Седые от мороза окна вновь темнели, и становилось немного не по себе от того, что вдруг ошибся, вдруг это окажется не вечер, а раннее утро, когда тоже темно, и день пойдет по второму кругу и тогда вообще ничего не понять на свете. Но кислый запах кефира развеивал страхи, и за столами не засиживались, и на прогулку не собирались, а спокойно себе в тепле доигрывали остаток дня в группе, догрызая половинки яблок.

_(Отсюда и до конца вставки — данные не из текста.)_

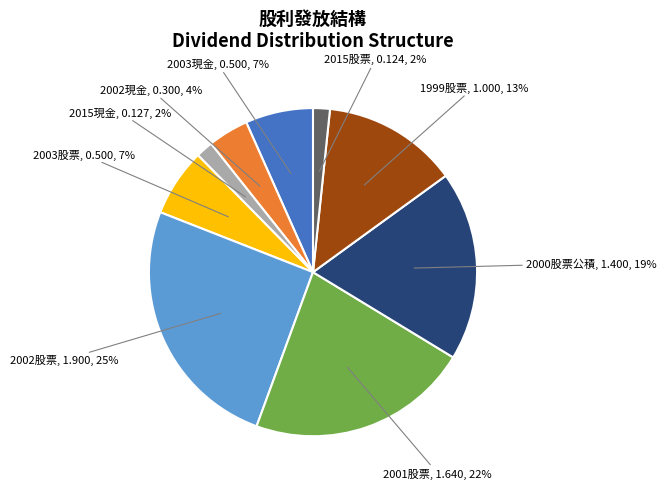

Is there any slice that represents more than half of the pie?

No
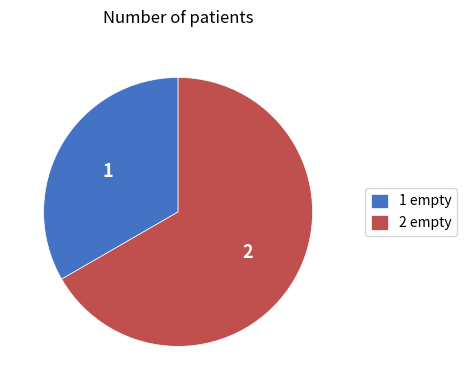

Rank the categories by value from lowest to highest.

1 empty, 2 empty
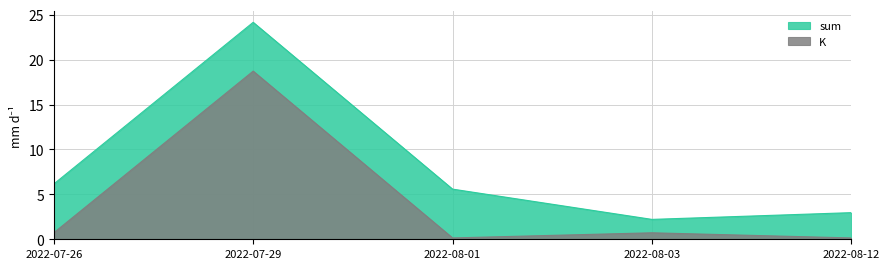

The value of sum at 2022-08-03 is 1.1. True or false?

False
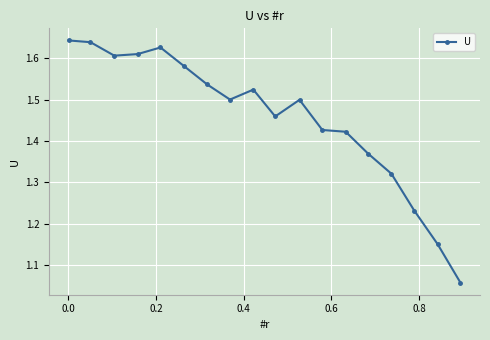

Does the chart display data point markers on the line(s)?

Yes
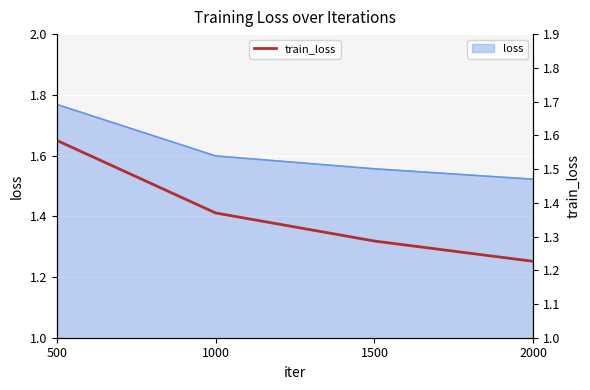

True or false: loss_line has a value of 1.6 at 1000.

True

Наконец потихоньку одевались к приходу родителей. Я оживленно болтал с другом, чтобы наговориться, пока не расстались, наговориться, пока помнил его. Но между нами постоянно возникала бледная девочка, которую я видел все чаще, когда видеть не хотел. Она мешала одеваться, звала с ней поиграть, перебивала, голова ее подпрыгивала, словно раздражающий поплавок, и я вдруг почувствовал, как все вокруг замедлилось до невыносимого, как мне стало до смерти скучно, а то, что так долго вызревало, подступило совсем близко к голосовым связкам:
— Ты мне надоела! Уходи! Надоела!
И невыносимо замедлившееся, вдруг ожило. Моим поступком. Проявлением воли. Бледной девочки как не бывало. Такое сильное чувство. Ощущение себя. Ощущение времени. Я понял его в тот день у шкафчика с дельфином. В день, когда время началось.